“Tricksters are boundary crossers; they destabilize structures,” Hansen explains. Many, if not all, cultures have trickster characters in their histories. For the Greeks it was Hermes. At least one characteristic of the trickster archetype should be obvious, a propensity for deceit. Tricksters, by definition, violate taboos and break social norms. They often have extravagant, unusual sexual tastes. Tricksters are also marginalized by society; however, to consider them unwilling recipients of discrimination is not altogether fair. Tricksters themselves often do not desire to be a part of the establishment, yet they are often, by their own anti-establishment views, fully embedded in the rich edifice of culture. The most significant generalization that can be made of all tricksters is that they are associated with disorder. The archetype of the trickster has tangible effects in many societies.
- Michael Shermer, Skeptics Society Newsletter
In questioning the boundaries, the trickster not only destabilizes the structure, but also makes it stronger. The above paragraph has a lot of generalizations about trickster characteristics, focusing primarily on the chaosness of tricksterness. But that is only one side to the yin/yang of the Trickster. The trickster's role is to stir the pot so patterns and order can be pulled, created, defined, discovered. The first step to creating order, is to manage the chaos. But that first step is so close to the chaos, it's hard to see the difference.
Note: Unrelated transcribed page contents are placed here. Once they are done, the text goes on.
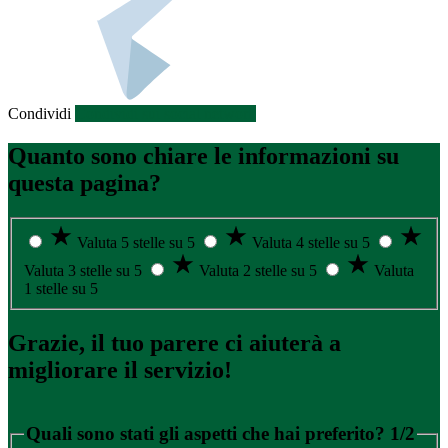
Condividi
Condividi sui social network
Quanto sono chiare le informazioni su
questa pagina?
Valuta 5 stelle su 5
Valuta 4 stelle su 5
Valuta 3 stelle su 5
Valuta 2 stelle su 5
Valuta
1 stelle su 5
Grazie, il tuo parere ci aiuterà a
migliorare il servizio!
Quali sono stati gli aspetti che hai preferito?
1/2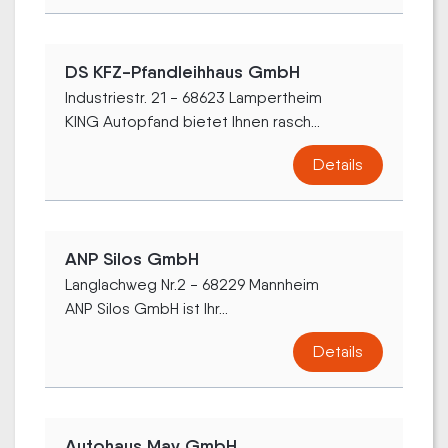
DS KFZ-Pfandleihhaus GmbH
Industriestr. 21 - 68623 Lampertheim
KING Autopfand bietet Ihnen rasch...
Details
ANP Silos GmbH
Langlachweg Nr.2 - 68229 Mannheim
ANP Silos GmbH ist Ihr...
Details
Autohaus May GmbH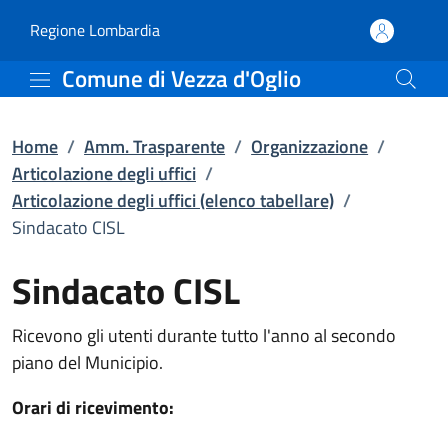
Sindacato CISL | Articola
Vai al contenuto principale
(apre in un'altra scheda).
Regione Lombardia
Comune di Vezza d'Oglio
Home
/
Amm. Trasparente
/
Organizzazione
/
Articolazione degli uffici
/
Articolazione degli uffici (elenco tabellare)
/
Sindacato CISL
Sindacato CISL
Ricevono gli utenti durante tutto l'anno al secondo
piano del Municipio.
Orari di ricevimento: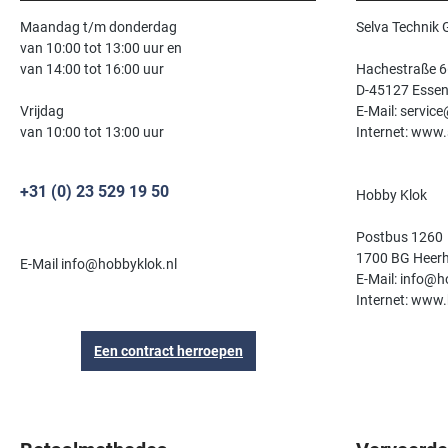
Maandag t/m donderdag
Selva Technik
van 10:00 tot 13:00 uur en
van 14:00 tot 16:00 uur
Hachestraße 6
D-45127 Esse
Vrijdag
E-Mail: servic
van 10:00 tot 13:00 uur
Internet: www.
+31 (0) 23 529 19 50
Hobby Klok
Postbus 1260
1700 BG Heer
E-Mail info@hobbyklok.nl
E-Mail: info@h
Internet: www.
Een contract herroepen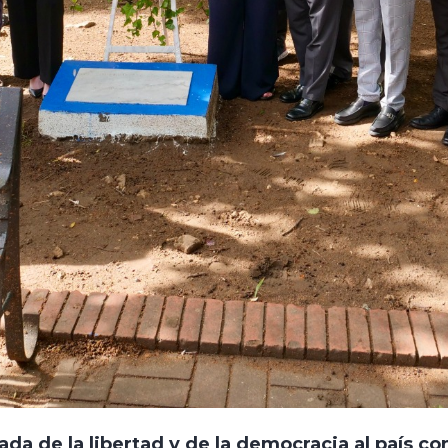
ada de la libertad y de la democracia al país co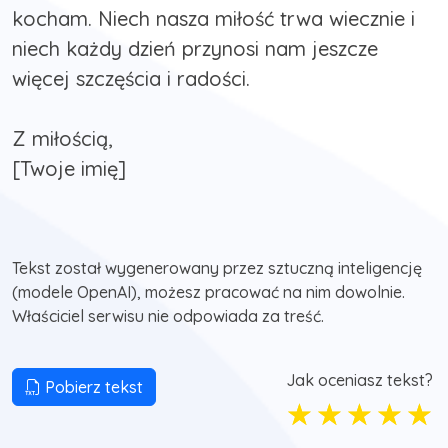
kocham. Niech nasza miłość trwa wiecznie i
niech każdy dzień przynosi nam jeszcze
więcej szczęścia i radości.
Z miłością,
[Twoje imię]
Tekst został wygenerowany przez sztuczną inteligencję
(modele OpenAI), możesz pracować na nim dowolnie.
Właściciel serwisu nie odpowiada za treść.
Jak oceniasz tekst?
Pobierz tekst
☆
☆
☆
☆
☆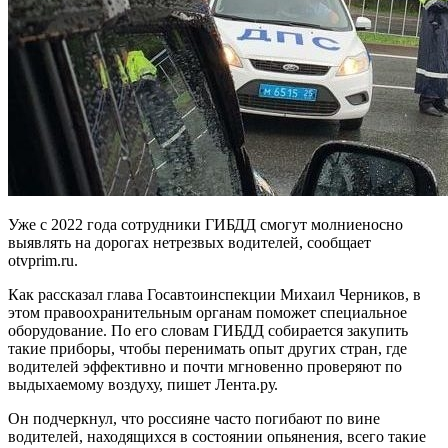
Уже с 2022 года сотрудники ГИБДД смогут молниеносно
выявлять на дорогах нетрезвых водителей, сообщает
otvprim.ru.
Как рассказал глава Госавтоинспекции Михаил Черников, в
этом правоохранительным органам поможет специальное
оборудование. По его словам ГИБДД собирается закупить
такие приборы, чтобы перенимать опыт других стран, где
водителей эффективно и почти мгновенно проверяют по
выдыхаемому воздуху, пишет Лента.ру.
Он подчеркнул, что россияне часто погибают по вине
водителей, находящихся в состоянии опьянения, всего такие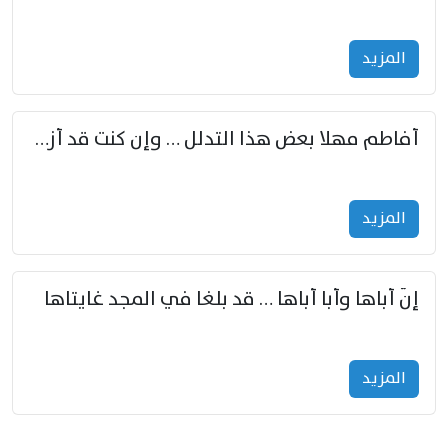
المزید
أفاطم مهلا بعض هذا التدلل … وإن كنت قد أزمعت صرمي فأجملي
المزید
إنّ أباها وأبا أباها … قد بلغا في المجد غايتاها
المزید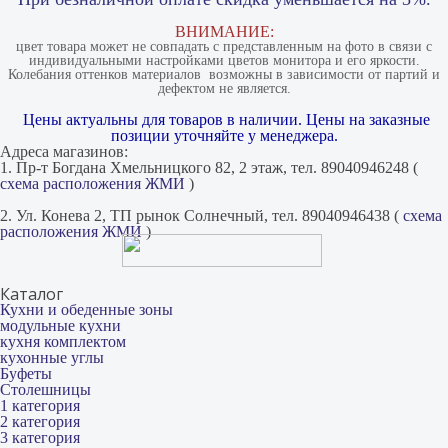
ВНИМАНИЕ:
цвет товара может не совпадать с представленным на фото в связи с
индивидуальными настройками цветов монитора и его яркости.
Колебания оттенков материалов​ ​ возможны в зависимости от партий и
дефектом не является.
Цены актуальны для товаров в наличии. Цены на заказные
позиции уточняйте у менеджера.
Адреса магазинов:
1. Пр-т Богдана Хмельницкого 82, 2 этаж, тел. 89040946248 (
схема расположения ЖМИ
)
2. Ул. Конева 2, ТП рынок Солнечный, тел. 89040946438 (
схема
расположения ЖМИ
)
Каталог
Кухни и обеденные зоны
модульные кухни
кухня комплектом
кухонные углы
Буфеты
Столешницы
1 категория
2 категория
3 категория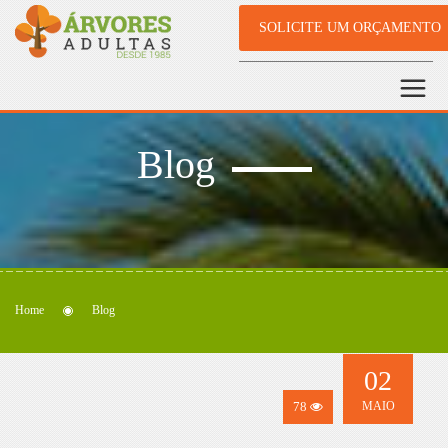
SOLICITE UM ORÇAMENTO
Blog
Home
Blog
02
78
MAIO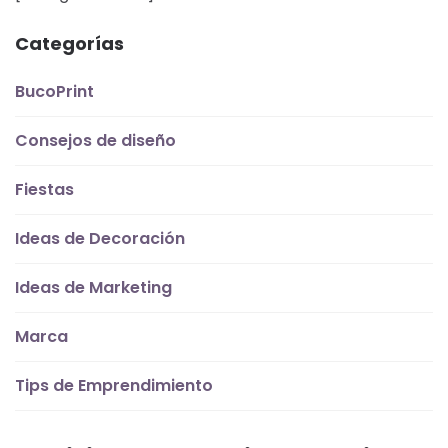
Categorías
BucoPrint
Consejos de diseño
Fiestas
Ideas de Decoración
Ideas de Marketing
Marca
Tips de Emprendimiento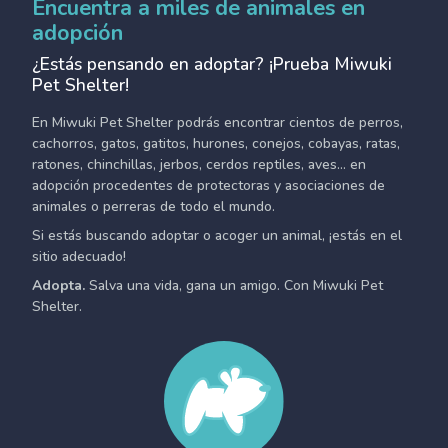
Encuentra a miles de animales en
adopción
¿Estás pensando en adoptar? ¡Prueba Miwuki
Pet Shelter!
En Miwuki Pet Shelter podrás encontrar cientos de perros,
cachorros, gatos, gatitos, hurones, conejos, cobayas, ratas,
ratones, chinchillas, jerbos, cerdos reptiles, aves... en
adopción procedentes de protectoras y asociaciones de
animales o perreras de todo el mundo.
Si estás buscando adoptar o acoger un animal, ¡estás en el
sitio adecuado!
Adopta.
Salva una vida, gana un amigo. Con Miwuki Pet
Shelter.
How do I know? Because my sacred hunting grounds are the knife edge between chaos and order, between the known and the unknown. You must have guts of steel to venture into chaos, balls and courage to capture your prey, cunning ruthlessness to cross the line, and it never ever goes by the book (there is no book).
Disorder challenges order. Perpetually, randomly, like a Tourette's-driven pop-quiz. If a specific instance of order (such as a rule or law or taboo) still has strong enough cause and support to exist, it'll survive the challenge; if not, that instance has probably outlived its usefulness and should be retired.
U.S. "Free Speech" and similar rights are supposed to play some part of that role in the ongoing evolution of the U.S. Government. How well that works today is rather debateable, but... somehow, an image of Ben Franklin as a loyal people's Trickster comes to mind. :-)
Posted by: Thogek | September 19, 2007 at 04:53 PM
Thogek - good to see you! I had never thought of Ben Franklin as a trickster before. Nice. I'm sure all our founding fathers were tricksters. Too bad the tricksters get a bad rap, when the bad they do, make it all better.